For workers who are now stuck at home (without a commute to set household duties apart from work responsibilities), working hours can pass in a blur. The virtual world may have provided a lot of options for people to feel connected, but many still want the actual interaction and collaboration. Here enters the coworking space or shared workspace: an alternative workplace that can help remote workers thrive and maintain a sense of routine and work-life structure.
Coworking spaces are becoming popular around the globe, especially to those who are continually searching for a workplace apart from home. Shared spaces have a growing reputation among digital nomads like freelancers, remote workers, and entrepreneurs. Independent workers meet personal and professional challenges from time to time. Their seclusion can be an issue, especially for those who work home-based. This model helps reduce isolation since it allows them to work in an office environment surrounded by a group of other professionals.
While coworking space provides a collaborative and interactive work environment, there are critical safety and security considerations. A coworking arrangement, in some way, is a replication of a traditional office. However, because coworking spaces tend to house different networks of independent employees under one roof, security concerns must be taken into account.

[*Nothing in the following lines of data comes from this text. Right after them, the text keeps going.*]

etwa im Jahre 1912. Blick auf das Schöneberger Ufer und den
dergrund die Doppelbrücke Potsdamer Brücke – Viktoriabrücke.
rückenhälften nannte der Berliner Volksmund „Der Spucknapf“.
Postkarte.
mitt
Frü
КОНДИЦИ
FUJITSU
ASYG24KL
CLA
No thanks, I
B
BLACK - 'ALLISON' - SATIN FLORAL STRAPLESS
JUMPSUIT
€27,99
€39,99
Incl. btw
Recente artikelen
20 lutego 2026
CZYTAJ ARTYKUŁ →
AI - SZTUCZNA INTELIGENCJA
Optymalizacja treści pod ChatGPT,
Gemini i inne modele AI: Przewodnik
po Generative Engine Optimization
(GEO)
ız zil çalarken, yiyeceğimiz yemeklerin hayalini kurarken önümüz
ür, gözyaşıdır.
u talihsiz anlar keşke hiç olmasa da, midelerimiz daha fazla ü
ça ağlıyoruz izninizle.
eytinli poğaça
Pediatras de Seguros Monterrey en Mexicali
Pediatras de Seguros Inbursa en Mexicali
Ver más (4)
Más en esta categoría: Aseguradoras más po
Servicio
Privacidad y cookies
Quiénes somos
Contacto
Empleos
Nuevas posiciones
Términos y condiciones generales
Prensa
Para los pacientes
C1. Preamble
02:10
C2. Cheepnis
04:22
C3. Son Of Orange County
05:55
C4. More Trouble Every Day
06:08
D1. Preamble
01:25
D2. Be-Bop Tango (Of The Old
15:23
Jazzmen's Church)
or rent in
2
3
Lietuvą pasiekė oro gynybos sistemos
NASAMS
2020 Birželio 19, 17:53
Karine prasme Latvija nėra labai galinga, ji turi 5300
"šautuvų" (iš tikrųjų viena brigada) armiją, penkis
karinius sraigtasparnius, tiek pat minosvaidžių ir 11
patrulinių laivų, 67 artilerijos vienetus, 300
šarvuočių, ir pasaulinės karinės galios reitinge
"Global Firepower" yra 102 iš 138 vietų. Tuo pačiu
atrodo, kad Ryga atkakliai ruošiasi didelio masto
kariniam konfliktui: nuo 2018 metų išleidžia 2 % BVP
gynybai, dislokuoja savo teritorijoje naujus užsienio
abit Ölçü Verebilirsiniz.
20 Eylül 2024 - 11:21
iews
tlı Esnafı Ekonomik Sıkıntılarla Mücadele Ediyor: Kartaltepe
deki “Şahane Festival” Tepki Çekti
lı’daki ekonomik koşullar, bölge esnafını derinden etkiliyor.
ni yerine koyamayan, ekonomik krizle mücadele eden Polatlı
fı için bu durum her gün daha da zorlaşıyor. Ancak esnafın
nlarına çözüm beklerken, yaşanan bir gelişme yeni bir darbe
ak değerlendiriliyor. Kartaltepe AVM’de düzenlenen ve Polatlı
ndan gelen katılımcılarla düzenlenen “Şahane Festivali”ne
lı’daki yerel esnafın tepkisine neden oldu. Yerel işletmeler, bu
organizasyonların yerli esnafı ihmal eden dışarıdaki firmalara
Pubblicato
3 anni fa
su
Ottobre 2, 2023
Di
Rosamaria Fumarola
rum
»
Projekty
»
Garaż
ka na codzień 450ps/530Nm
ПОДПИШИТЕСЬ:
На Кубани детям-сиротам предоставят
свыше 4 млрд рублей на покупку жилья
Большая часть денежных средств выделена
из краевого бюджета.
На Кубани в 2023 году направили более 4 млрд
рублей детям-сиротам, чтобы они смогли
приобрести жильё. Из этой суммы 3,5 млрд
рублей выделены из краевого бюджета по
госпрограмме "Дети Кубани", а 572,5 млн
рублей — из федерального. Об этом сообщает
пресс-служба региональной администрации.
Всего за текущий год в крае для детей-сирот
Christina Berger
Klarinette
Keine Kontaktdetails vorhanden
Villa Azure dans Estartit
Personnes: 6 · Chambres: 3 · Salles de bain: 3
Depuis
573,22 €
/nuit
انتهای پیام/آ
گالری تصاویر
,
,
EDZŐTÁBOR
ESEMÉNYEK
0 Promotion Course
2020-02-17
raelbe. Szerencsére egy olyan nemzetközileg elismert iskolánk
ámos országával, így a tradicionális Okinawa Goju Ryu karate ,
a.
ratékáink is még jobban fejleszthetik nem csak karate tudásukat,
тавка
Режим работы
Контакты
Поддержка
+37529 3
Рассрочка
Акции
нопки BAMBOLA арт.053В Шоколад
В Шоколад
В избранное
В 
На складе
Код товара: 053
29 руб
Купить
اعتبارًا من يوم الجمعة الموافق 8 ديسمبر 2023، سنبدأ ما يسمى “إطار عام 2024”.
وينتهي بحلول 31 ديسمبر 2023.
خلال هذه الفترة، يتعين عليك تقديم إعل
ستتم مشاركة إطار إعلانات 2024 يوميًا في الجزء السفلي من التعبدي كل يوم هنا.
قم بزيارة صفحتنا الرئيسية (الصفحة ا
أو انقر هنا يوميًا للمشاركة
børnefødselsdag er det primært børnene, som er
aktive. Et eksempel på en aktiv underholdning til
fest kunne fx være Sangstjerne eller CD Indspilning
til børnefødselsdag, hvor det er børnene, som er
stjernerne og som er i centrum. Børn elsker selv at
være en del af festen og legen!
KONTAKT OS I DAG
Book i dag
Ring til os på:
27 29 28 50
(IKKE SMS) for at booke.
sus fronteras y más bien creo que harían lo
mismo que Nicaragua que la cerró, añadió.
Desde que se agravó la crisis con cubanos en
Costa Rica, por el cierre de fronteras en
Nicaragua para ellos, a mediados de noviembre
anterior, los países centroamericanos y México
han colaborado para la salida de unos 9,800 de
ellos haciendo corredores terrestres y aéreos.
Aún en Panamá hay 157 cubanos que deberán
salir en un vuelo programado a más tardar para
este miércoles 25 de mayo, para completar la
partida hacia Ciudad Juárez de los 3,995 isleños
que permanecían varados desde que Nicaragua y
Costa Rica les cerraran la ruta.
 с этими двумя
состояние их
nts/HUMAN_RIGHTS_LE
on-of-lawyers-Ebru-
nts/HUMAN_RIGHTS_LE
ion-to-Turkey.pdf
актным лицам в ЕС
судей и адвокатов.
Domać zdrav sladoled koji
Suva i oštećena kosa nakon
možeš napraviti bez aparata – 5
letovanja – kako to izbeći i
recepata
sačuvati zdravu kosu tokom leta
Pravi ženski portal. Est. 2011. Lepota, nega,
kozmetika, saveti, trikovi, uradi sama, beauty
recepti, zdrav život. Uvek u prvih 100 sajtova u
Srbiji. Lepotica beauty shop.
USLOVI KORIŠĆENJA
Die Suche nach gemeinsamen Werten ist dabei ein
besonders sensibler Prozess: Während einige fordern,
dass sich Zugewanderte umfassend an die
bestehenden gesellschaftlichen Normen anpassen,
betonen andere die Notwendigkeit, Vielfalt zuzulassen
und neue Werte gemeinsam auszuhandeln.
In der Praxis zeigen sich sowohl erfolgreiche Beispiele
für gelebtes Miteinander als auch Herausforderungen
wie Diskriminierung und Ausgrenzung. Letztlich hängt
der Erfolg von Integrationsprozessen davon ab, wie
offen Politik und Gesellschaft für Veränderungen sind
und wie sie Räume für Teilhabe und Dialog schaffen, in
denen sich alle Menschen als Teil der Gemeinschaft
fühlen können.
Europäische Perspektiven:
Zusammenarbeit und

Data breaches can be a problem when different organizations share the same internet network or WiFi. For those who handle confidential work, it’s a risk to data breaches and cyber attacks. This also puts businesses that deal with PHI (protected health information) at risk for HIPAA violations. Passwords and client information are classified materials that could be compromised with an unsecured WiFi network and in a station full of strangers.
While a co-working space is a good domain for solo professionals, it presents significant challenges for companies that comply with HIPAA privacy standards.